### Request
The required answer is the data below, restated word for word with images omitted.

### Given data
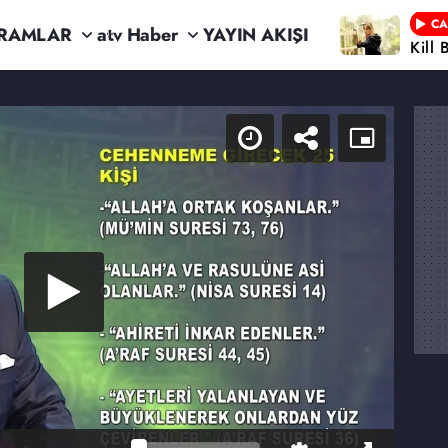
CA
RAMLAR
atv Haber
YAYIN AKIŞI
Kill 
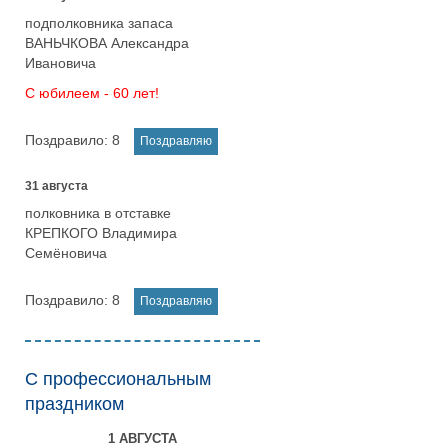
подполковника запаса
ВАНЬЧКОВА Александра
Ивановича
С юбилеем - 60 лет!
Поздравило:
8
31 августа
полковника в отставке
КРЕПКОГО Владимира
Семёновича
Поздравило:
8
С профессиональным
праздником
1 АВГУСТА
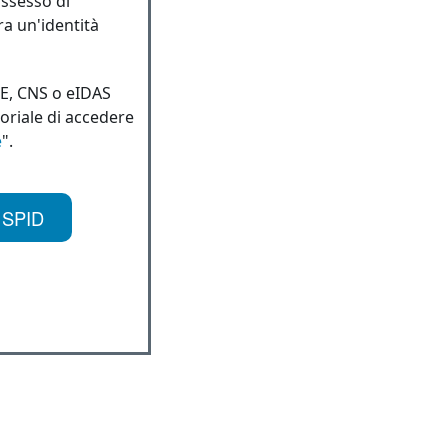
ossesso di
ra un'identità
IE, CNS o eIDAS
toriale di accedere
e
".
 SPID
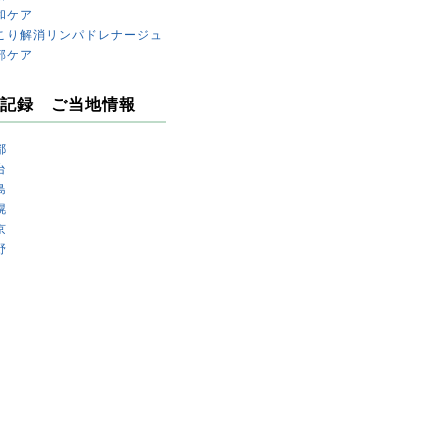
和ケア
こり解消リンパドレナージュ
部ケア
記録 ご当地情報
都
台
島
幌
京
野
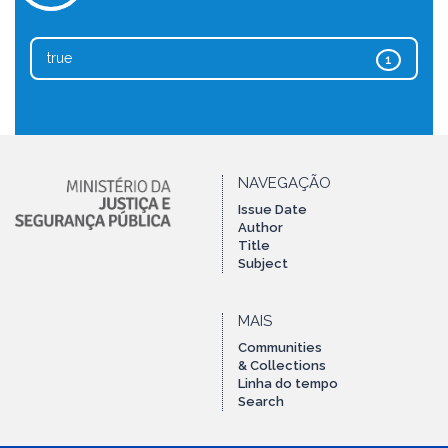
true
1
NAVEGAÇÃO
Issue Date
Author
Title
Subject
MAIS
Communities
& Collections
Linha do tempo
Search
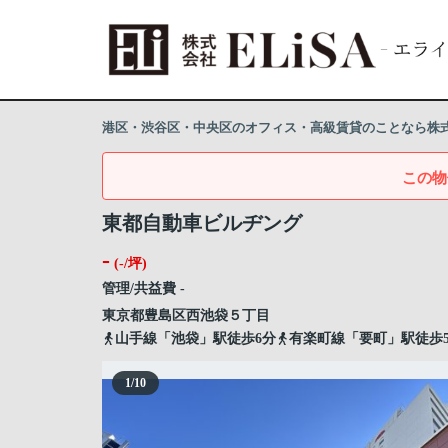
港区・渋谷区・中央区のオフィス・高級賃貸のことなら株式会
この物
東都自動車ビルヂング
-
(-/坪)
管理/共益費 -
東京都
豊島区
西池袋
５丁目
山手線「池袋」駅徒歩6分
有楽町線「要町」駅徒歩
1
/
10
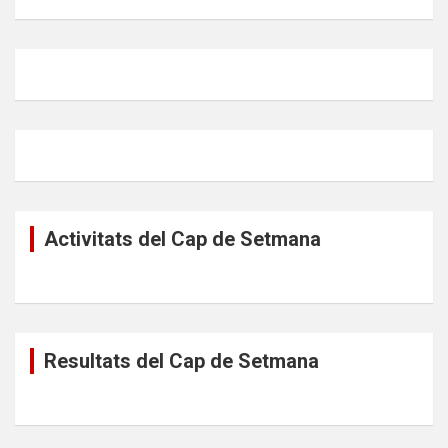
Activitats del Cap de Setmana
Resultats del Cap de Setmana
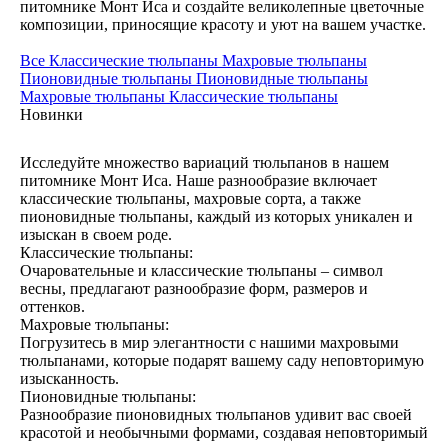
питомнике Монт Иса и создайте великолепные цветочные
композиции, приносящие красоту и уют на вашем участке.
Все
Классические тюльпаны
Махровые тюльпаны
Пионовидные тюльпаны
Пионовидные тюльпаны
Махровые тюльпаны
Классические тюльпаны
Новинки
Исследуйте множество вариаций тюльпанов в нашем
питомнике Монт Иса. Наше разнообразие включает
классические тюльпаны, махровые сорта, а также
пионовидные тюльпаны, каждый из которых уникален и
изыскан в своем роде.
Классические тюльпаны:
Очаровательные и классические тюльпаны – символ
весны, предлагают разнообразие форм, размеров и
оттенков.
Махровые тюльпаны:
Погрузитесь в мир элегантности с нашими махровыми
тюльпанами, которые подарят вашему саду неповторимую
изысканность.
Пионовидные тюльпаны:
Разнообразие пионовидных тюльпанов удивит вас своей
красотой и необычными формами, создавая неповторимый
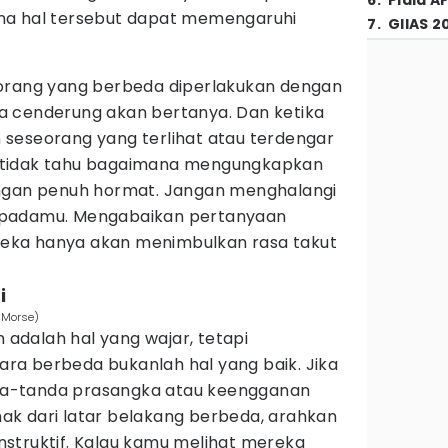
6
.
Piala A
a hal tersebut dapat memengaruhi
7
.
GIIAS 2
 orang yang berbeda diperlakukan dengan
a cenderung akan bertanya. Dan ketika
seseorang yang terlihat atau terdengar
 tidak tahu bagaimana mengungkapkan
engan penuh hormat. Jangan menghalangi
epadamu. Mengabaikan pertanyaan
eka hanya akan menimbulkan rasa takut
i
 Morse)
dalah hal yang wajar, tetapi
a berbeda bukanlah hal yang baik. Jika
a-tanda prasangka atau keengganan
k dari latar belakang berbeda, arahkan
struktif. Kalau kamu melihat mereka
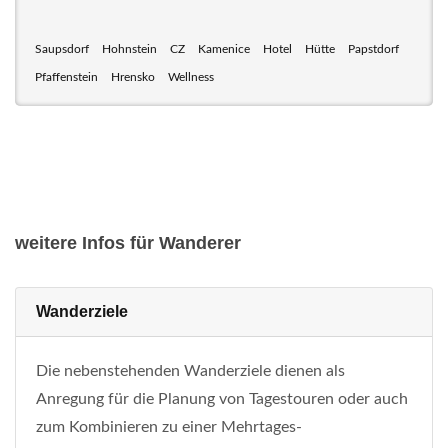
Saupsdorf
Hohnstein
CZ
Kamenice
Hotel
Hütte
Papstdorf
Pfaffenstein
Hrensko
Wellness
weitere Infos für Wanderer
Wanderziele
Die nebenstehenden Wanderziele dienen als
Anregung für die Planung von Tagestouren oder auch
zum Kombinieren zu einer Mehrtages-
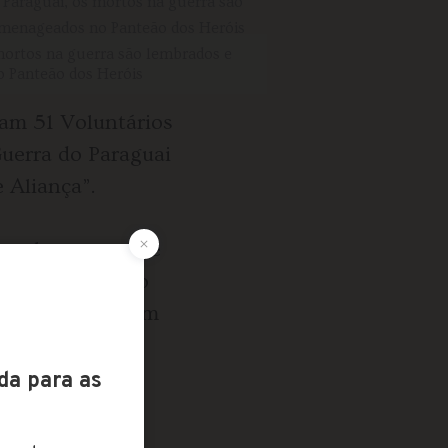
mortos na guerra são lembrados e
 Panteão dos Heróis
ram 51 Voluntários
uerra do Paraguai
 Aliança”.
 prolongaram até
oesia animavam o
to ao que haviam
itos deles
araram com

### Expected answer
CA
RAMLAR
atv Haber
YAYIN AKIŞI
Kill 
подполковника запаса
ВАНЬЧКОВА Александра
Ивановича
С юбилеем - 60 лет!
Поздравило:
8
31 августа
полковника в отставке
КРЕПКОГО Владимира
Семёновича
Поздравило:
8
С профессиональным
праздником
1 АВГУСТА
ossesso di
ra un'identità
IE, CNS o eIDAS
toriale di accedere
e
".
 SPID
和ケア
こり解消リンパドレナージュ
部ケア
記録 ご当地情報
都
台
島
幌
京
野
true
1
NAVEGAÇÃO
Issue Date
Author
Title
Subject
MAIS
Communities
& Collections
Linha do tempo
Search
港区・渋谷区・中央区のオフィス・高級賃貸のことなら株式会
この物
東都自動車ビルヂング
-
(-/坪)
管理/共益費 -
東京都
豊島区
西池袋
５丁目
山手線「池袋」駅徒歩6分
有楽町線「要町」駅徒歩
1
/
10
Activitats del Cap de Setmana
Resultats del Cap de Setmana
питомнике Монт Иса и создайте великолепные цветочные
композиции, приносящие красоту и уют на вашем участке.
Все
Классические тюльпаны
Махровые тюльпаны
Пионовидные тюльпаны
Пионовидные тюльпаны
Махровые тюльпаны
Классические тюльпаны
Новинки
Исследуйте множество вариаций тюльпанов в нашем
питомнике Монт Иса. Наше разнообразие включает
классические тюльпаны, махровые сорта, а также
пионовидные тюльпаны, каждый из которых уникален и
изыскан в своем роде.
Классические тюльпаны:
Очаровательные и классические тюльпаны – символ
весны, предлагают разнообразие форм, размеров и
оттенков.
Махровые тюльпаны:
Погрузитесь в мир элегантности с нашими махровыми
тюльпанами, которые подарят вашему саду неповторимую
изысканность.
Пионовидные тюльпаны:
Разнообразие пионовидных тюльпанов удивит вас своей
красотой и необычными формами, создавая неповторимый
6
.
Piala A
a hal tersebut dapat memengaruhi
7
.
GIIAS 2
 orang yang berbeda diperlakukan dengan
a cenderung akan bertanya. Dan ketika
seseorang yang terlihat atau terdengar
 tidak tahu bagaimana mengungkapkan
engan penuh hormat. Jangan menghalangi
epadamu. Mengabaikan pertanyaan
eka hanya akan menimbulkan rasa takut
i
 Morse)
dalah hal yang wajar, tetapi
a berbeda bukanlah hal yang baik. Jika
a-tanda prasangka atau keengganan
k dari latar belakang berbeda, arahkan
struktif. Kalau kamu melihat mereka
Saupsdorf
Hohnstein
CZ
Kamenice
Hotel
Hütte
Papstdorf
Pfaffenstein
Hrensko
Wellness
weitere Infos für Wanderer
Wanderziele
Die nebenstehenden Wanderziele dienen als
Anregung für die Planung von Tagestouren oder auch
zum Kombinieren zu einer Mehrtages-
mortos na guerra são lembrados e
 Panteão dos Heróis
ram 51 Voluntários
uerra do Paraguai
 Aliança”.
 prolongaram até
oesia animavam o
to ao que haviam
itos deles
araram com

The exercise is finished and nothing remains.